**Your goal:** Extend the press release below on the Leifheit Group's nine-month results for 2013, continuing from its last sentence.

**Source excerpt:**

Leifheit AG: New products boost turnover for the Leifheit Group
Leifheit AG / Key word(s): Quarter Results
New products boost turnover for the Leifheit Group
- Group turnover* grows 1.5% to EUR 162.4 million
- EBIT before currency effects increases from EUR 7.0 million to EUR 7.8 million
- Free cash flow reaches EUR 21.0 million
- Turnover and earnings forecast confirmed for 2013
Nassau, 11 November 2013 - In the first three quarters of the current financial year 2013, the Leifheit Group generated turnover of EUR 162.4 million, compared with EUR 160.0 million in the same period last year. Behind this 1.5% increase were product innovations and catch-up effects in the second and third quarter, after the first quarter was marked by an unusually long period of frost making unfavourable weather conditions for the sale of some Leifheit products.
Operating profitability on the rise
Group earnings (EBIT) after the first nine months of the year amounted to EUR 6.6 million compared to EUR 7.7 million in the same period last year.
However, the Leifheit Group was able to increase its operating profitability: Adjusted for effects from the valuation of foreign exchange hedges, Group EBIT rose by 11.3% to EUR 7.8 million (previous year: EUR 7.0 million). In addition, provisions for severance payments totalling EUR 1.1 million had a negative impact on earnings.
Earnings before taxes (EBT) developed in line with EBIT and reached EUR 5.2 million in the reporting period (previous year: EUR 6.4 million). The tax rate rose from 19.2% in the first nine months of 2012 to 22.4% in the reporting period 2013. The net result for the period reached EUR 4.1 million (previous year: EUR 5.2 million).

Data items
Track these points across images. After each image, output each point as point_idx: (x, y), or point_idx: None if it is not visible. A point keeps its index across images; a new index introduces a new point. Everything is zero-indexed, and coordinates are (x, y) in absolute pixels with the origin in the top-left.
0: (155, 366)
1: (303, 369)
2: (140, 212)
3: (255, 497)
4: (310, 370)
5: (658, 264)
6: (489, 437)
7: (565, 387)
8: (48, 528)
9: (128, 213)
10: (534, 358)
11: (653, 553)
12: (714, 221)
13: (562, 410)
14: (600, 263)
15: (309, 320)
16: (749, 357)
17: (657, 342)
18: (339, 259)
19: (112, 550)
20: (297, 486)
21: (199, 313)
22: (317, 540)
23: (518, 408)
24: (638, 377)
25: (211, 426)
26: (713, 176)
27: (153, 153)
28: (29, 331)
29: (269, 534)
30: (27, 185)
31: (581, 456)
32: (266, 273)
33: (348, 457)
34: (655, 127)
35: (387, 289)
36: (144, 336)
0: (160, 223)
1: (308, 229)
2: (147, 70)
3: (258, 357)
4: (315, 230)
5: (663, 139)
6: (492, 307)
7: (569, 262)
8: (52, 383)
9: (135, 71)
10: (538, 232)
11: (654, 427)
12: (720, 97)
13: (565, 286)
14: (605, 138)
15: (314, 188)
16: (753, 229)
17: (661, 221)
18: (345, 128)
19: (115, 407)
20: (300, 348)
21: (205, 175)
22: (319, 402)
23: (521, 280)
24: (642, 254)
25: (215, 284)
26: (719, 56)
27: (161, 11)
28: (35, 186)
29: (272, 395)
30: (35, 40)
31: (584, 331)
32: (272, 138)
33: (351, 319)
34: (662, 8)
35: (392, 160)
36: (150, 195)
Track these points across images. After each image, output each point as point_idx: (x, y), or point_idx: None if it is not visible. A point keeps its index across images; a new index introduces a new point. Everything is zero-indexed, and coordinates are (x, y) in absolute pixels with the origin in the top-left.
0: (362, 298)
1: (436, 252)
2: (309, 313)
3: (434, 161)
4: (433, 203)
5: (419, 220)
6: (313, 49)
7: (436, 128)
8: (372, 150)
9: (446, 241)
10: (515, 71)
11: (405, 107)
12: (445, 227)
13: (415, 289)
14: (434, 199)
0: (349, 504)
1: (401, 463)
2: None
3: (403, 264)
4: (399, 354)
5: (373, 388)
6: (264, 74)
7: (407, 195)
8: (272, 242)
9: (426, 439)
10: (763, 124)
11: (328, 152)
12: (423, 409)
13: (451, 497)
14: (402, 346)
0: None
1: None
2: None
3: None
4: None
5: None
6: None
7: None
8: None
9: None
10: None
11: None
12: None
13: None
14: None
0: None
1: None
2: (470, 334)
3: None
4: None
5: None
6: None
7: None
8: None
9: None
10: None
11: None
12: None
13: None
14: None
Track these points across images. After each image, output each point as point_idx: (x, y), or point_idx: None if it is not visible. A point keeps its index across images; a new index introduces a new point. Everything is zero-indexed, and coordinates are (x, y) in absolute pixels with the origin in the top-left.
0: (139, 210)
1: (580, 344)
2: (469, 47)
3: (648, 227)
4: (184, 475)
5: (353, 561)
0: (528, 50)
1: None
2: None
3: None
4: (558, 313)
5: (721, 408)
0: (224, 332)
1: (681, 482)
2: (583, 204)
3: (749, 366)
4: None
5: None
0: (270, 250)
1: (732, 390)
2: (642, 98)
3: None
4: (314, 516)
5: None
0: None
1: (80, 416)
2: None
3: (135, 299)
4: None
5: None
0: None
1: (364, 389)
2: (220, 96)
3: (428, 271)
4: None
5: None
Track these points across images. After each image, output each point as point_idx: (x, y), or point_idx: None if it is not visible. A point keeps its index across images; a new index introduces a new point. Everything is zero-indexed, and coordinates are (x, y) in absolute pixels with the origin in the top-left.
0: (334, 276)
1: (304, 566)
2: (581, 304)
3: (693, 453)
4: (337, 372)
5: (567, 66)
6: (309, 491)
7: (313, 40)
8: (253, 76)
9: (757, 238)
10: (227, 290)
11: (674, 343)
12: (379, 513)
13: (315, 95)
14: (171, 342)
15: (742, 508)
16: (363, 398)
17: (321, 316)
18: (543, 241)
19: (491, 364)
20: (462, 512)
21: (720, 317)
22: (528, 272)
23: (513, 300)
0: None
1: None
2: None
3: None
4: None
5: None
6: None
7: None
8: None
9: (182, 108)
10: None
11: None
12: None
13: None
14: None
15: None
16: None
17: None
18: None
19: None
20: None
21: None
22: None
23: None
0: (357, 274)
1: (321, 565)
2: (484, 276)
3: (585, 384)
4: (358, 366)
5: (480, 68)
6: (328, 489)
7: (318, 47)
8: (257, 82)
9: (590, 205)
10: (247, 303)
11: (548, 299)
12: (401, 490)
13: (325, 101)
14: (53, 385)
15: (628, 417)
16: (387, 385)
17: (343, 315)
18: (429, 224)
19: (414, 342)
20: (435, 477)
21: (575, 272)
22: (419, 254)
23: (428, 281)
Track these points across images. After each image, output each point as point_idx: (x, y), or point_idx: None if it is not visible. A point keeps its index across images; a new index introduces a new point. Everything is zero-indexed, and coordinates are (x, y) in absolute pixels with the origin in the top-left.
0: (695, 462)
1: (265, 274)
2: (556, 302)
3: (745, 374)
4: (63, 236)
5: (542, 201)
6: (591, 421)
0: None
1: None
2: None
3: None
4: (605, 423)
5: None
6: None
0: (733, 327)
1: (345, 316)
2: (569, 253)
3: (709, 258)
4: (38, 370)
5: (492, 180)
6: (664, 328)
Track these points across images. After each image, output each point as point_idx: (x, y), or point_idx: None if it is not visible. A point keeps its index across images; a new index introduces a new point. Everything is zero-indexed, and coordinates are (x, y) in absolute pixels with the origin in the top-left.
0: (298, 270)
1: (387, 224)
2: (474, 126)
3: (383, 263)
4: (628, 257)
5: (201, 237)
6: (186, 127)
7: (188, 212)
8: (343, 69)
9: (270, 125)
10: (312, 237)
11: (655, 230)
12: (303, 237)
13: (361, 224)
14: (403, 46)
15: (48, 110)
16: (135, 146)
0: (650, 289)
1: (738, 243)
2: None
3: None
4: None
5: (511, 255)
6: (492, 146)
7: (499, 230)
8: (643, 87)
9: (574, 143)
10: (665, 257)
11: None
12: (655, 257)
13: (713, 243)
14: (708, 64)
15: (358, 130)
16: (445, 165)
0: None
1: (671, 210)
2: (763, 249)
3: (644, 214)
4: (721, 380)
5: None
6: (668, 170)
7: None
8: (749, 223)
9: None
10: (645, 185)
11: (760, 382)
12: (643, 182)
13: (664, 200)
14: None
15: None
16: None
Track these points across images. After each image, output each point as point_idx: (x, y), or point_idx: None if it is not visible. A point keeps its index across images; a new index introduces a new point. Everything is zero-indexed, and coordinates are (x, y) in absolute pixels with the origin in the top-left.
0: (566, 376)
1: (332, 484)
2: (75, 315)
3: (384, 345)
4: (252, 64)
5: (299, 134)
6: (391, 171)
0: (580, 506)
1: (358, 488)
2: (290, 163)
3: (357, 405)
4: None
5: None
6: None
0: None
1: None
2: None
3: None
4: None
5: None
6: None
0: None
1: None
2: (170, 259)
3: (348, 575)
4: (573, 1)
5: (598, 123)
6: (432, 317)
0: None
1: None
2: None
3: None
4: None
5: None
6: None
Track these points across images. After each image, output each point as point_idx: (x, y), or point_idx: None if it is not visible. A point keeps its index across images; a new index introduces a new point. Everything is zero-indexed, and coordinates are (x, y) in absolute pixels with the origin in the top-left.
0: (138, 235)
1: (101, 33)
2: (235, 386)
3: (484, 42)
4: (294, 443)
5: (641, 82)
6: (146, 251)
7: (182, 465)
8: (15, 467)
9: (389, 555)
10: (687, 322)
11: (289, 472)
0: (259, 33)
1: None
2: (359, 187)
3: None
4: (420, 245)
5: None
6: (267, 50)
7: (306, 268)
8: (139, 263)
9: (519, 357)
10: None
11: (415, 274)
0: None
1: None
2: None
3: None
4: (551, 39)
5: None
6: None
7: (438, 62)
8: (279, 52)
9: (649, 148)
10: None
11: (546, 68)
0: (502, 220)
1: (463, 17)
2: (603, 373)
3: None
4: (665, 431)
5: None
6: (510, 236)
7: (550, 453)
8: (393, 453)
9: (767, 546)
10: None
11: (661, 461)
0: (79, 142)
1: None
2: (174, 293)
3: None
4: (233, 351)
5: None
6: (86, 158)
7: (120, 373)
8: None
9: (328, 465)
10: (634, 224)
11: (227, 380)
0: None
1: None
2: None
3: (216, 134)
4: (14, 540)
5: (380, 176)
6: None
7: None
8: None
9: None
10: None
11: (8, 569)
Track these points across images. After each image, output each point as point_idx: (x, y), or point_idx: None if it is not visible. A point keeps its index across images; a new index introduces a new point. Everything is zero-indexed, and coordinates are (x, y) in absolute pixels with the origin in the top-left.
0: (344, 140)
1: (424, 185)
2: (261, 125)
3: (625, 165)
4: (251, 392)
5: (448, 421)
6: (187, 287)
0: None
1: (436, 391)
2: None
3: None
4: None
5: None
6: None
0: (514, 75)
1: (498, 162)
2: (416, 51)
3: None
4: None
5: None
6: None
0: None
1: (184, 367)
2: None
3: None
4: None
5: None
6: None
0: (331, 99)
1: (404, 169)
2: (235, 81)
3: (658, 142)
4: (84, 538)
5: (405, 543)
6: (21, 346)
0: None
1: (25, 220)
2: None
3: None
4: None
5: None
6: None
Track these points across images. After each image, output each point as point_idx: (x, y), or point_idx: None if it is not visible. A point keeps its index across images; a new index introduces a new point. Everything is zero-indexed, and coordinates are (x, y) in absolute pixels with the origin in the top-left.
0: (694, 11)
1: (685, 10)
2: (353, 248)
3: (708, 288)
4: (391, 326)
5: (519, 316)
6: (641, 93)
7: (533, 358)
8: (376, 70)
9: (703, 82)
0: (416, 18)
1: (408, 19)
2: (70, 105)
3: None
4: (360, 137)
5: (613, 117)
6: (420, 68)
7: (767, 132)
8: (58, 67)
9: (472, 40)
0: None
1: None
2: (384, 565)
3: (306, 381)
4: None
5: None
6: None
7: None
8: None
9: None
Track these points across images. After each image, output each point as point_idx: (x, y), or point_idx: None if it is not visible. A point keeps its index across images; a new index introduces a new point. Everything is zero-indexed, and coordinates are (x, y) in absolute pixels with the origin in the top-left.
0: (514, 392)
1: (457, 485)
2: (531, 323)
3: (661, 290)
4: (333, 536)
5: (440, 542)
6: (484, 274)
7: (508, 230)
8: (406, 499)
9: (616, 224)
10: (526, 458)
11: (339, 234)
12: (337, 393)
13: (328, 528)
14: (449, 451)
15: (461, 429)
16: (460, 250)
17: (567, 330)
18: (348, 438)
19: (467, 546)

**Answer to this task:**
Beginning of a recovery on European markets
In Germany turnover rose by 1.5% to EUR 70.2 million (previous year: EUR 69.2 million). In other European countries, turnover amounted to EUR 83.5 million (previous year: EUR 81.3 million), an increase of 2.8%. This was mainly influenced by Central Europe. Here Leifheit recorded growth of 3.3% to EUR 71.0 million (previous year: EUR 68.8 million). At the same time, some countries that were previously affected by the financial crisis showed signs of recovery: Spain, Portugal and Greece improved slightly, albeit at low levels. At EUR 12.5 million, turnover in the Eastern Europe region reached the good level of the previous year. In the other regions of the world, total turnover fell to EUR 8.7 million (previous year: EUR 9.5 million).
In the third quarter, Group turnover reached EUR 53.6 million (previous year: EUR 52.1 million), an increase of 2.7%.
Brand Business on track
In the first nine months, with its well-known brands Leifheit and Soehnle, the company booked a Brand Business turnover of EUR 130.4 million (previous year: EUR 128.0 million). Above all, the launch of three product innovations had a positive effect: the window cleaner, the Varioline drying rack and the Fresh & Slim collapsible storage boxes enjoyed great popularity among consumers. In line with the strategic direction of the company, the Brand Business' share of Group turnover compared to the previous year rose again slightly to 80.3% (previous year: 80.0%)
Germany boosted the segment with an increase in turnover of 3.1% to EUR 66.4 million (previous year: EUR 64.4 million). The Brand Business also booked growth in Central Europe. Turnover amounted to EUR 45.9 million (previous year: EUR 45.1 million), a growth of 1.8%. The countries of Eastern Europe remained at last year's level with a turnover of EUR 12.5 million. In the rest of the world, turnover amounted to EUR 5.6 million (previous year: EUR 6.0 million).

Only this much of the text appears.